• _WORK ITEM_
Name every stock market index mentioned in the market update below.
-- TEXT SEGMENT follows --
The Sensex today is down by around 33 points (0.2%) while the NSE-Nifty is down by around 14 points (0.2%). Mid and small cap stocks have opened in the green with the BSE Mid Cap and BSE Small Cap indices up by around 0.3% and 0.4% respectively. The rupee is currently trading at Rs 62.21 to the US dollar.

Steel stocks have opened the day mainly in the red with Tayo Rolls Ltd and Jindal Steel Ltd leading the losses. As per a leading financial daily, Tata Steel Ltd has bagged a two-year contract to supply over 2 lac tonnes of highly wear-resistant rail tracks to a French rail operator SNCF. Tata Steel's Europe unit will supply the majority of SNCF's rail requirements from its plant at Hayange in northern France. Tata Steel had made a €35 m investment in 2011 in Hayange mill that allowed it to produce 108m lengths of rail that SNCF will use throughout France's standard and high-speed networks. The Hayange rolling mill sources steel from Tata Steel's Scunthorpe steelworks in the UK. The new order is in addition to a previous contract with SNCF.
-- TEXT SEGMENT concluded --
-- ENTRIES SUPPLIED follows --
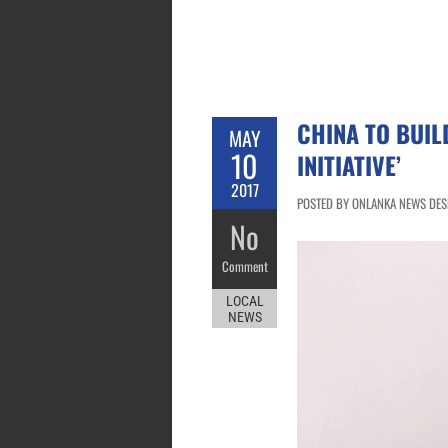
CHINA TO BUI
MAY
10
INITIATIVE’
2017
POSTED BY ONLANKA NEWS DESK
No
Comment
LOCAL
NEWS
-- ENTRIES SUPPLIED concluded --
• _ANSWER TO THIS EXERCISE_
Sensex, NSE-Nifty, BSE Mid Cap, BSE Small Cap